KELLY COCHRAN WITH defense attorney Michael Scholke. (Nikki Younk/Daily News photo)

CRYSTAL FALLS — Authorities probing the 2014 disappearance of Christopher Regan of Iron River hit a turning point in their investigation in March 2016, when they devised a plan to get suspect Kelly Cochran talking.

The plan, which involved a fictitious letter Cochran’s husband wanted a friend to send to police, was described to jurors Tuesday in Cochran’s Iron County trial for Regan’s death.

The jury also heard an Indiana detective testify Tuesday that he was unable to verify any of Cochran’s claims about committing multiple other homicides.

Cochran, 34, formerly of Caspian, reportedly helped her now-deceased husband, Jason Cochran, kill 53-year-old Regan and then dismember his body and hide the remains in October 2014. The defense maintains Jason Cochran acted alone in the murder and coerced his wife to participate in concealing the death.

Cochran had been carrying on an extramarital affair with Regan at the time of his disappearance, so she and Jason Cochran emerged as suspects early on the investigation. After a police search of the Cochran’s Caspian residence in March 2015, the couple left town and returned to their former home in Indiana.

SGT. JAMES BUCK, a firearms examiner with the Michigan State Police, shows jurors Tuesday the portion of a .22 rifle investigators found in the Caspian pit in May 2016. He was unable to get much information from the gun, as the serial number had been scratched off and the firearm was inoperable. Authorities said Kelly Cochran admitted throwing the gun in the pit after the October 2014 killing of Christopher Regan. (Nikki Younk/Daily News photo)

Walter Ammerman, a friend of Jason Cochran, testified he became suspicious when Jason Cochran died Feb. 20, 2016, and decided to contact the FBI. Detective Jeremy Ogden of the local Indiana police department subsequently asked Ammerman in March 2016 to assist in the case.

The plan, Ammerman said, was for him to convince Kelly Cochran that her late husband had given him a letter in December 2015, telling him to mail it to the Iron River police should anything happen.

Cochran was surprised by the news, Ammerman said, and asked him to not send the letter in a recorded phone conversation. However, she later told him to “do what you’ve got to do.”

In an earlier court hearing, Iron County Prosecutor Melissa Powell said it was after this that Cochran began talking to police about Regan’s disappearance and murder.

Cochran also reportedly admitted to Indiana police she killed Jason Cochran as revenge for Regan’s death, according to court documents.

Ogden’s associate, Detective Steven Houck, testified Cochran told him in spring 2016 to look for a body Jason Cochran placed in an Indiana park before his death. Houck never found a body in that location or any others Cochran specified.
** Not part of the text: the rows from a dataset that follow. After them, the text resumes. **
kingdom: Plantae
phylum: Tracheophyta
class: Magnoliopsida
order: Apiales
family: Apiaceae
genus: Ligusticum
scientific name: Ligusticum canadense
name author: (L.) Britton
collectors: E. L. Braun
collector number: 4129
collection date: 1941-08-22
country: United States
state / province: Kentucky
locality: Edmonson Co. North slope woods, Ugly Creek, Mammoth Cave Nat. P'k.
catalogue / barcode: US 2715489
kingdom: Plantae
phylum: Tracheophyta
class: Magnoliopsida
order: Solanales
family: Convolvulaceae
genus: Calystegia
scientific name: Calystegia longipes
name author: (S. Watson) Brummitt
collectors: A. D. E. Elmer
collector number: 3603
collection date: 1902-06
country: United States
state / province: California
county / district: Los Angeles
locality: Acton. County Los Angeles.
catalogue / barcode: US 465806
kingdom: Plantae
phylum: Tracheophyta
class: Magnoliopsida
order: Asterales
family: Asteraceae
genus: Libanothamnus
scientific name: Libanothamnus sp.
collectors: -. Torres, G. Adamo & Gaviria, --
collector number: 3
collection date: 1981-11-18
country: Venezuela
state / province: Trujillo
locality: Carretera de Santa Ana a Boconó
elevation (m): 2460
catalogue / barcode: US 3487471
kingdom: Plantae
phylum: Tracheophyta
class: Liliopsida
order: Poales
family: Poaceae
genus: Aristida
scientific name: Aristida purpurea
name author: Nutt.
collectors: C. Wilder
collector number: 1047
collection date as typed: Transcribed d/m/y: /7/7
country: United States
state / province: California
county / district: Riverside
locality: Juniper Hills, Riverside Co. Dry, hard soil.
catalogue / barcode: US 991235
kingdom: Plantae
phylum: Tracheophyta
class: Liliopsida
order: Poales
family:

Cochran fled Indiana in late April 2016 and was arrested in Kentucky soon after.

When Houck and Ogden questioned Cochran in Kentucky, she claimed she had just killed a semi-truck driver in Illinois by stabbing him in the eyes and then left the body on the side of the road, Houck testified. Illinois authorities verified no trucker was murdered, Houck said.

Cochran then wrote a list of 21 people she claimed she and Jason Cochran killed. The list was “not productive,” Houck said, as it had no last names, locations or details, and contained six blank slots.

Houck and Ogden searched Cochran’s vehicle and found letters to her family and a copy of the DSM-IV, a manual of mental disorders. Previous testimony indicated Cochran graduated from Purdue University with a psychology degree.

In a recorded jail cell phone call, Cochran’s mother asked if Cochran had a conscience and why she never sought help. Cochran replied there was no helping her and, as Powell pointed out, made no mention of Jason Cochran being responsible for her behavior.

The prosecution will continue to call witnesses today.

Cochran faces charges of homicide-open murder, a life felony; conspiracy to commit dead bodies-disinterment and mutilation, a 10-year felony; concealing the death of an individual, a five-year felony; accessory after the fact to a felony, a five-year felony; larceny in a building, a four-year felony; and lying to a peace officer-violent crime investigation, a four-year felony.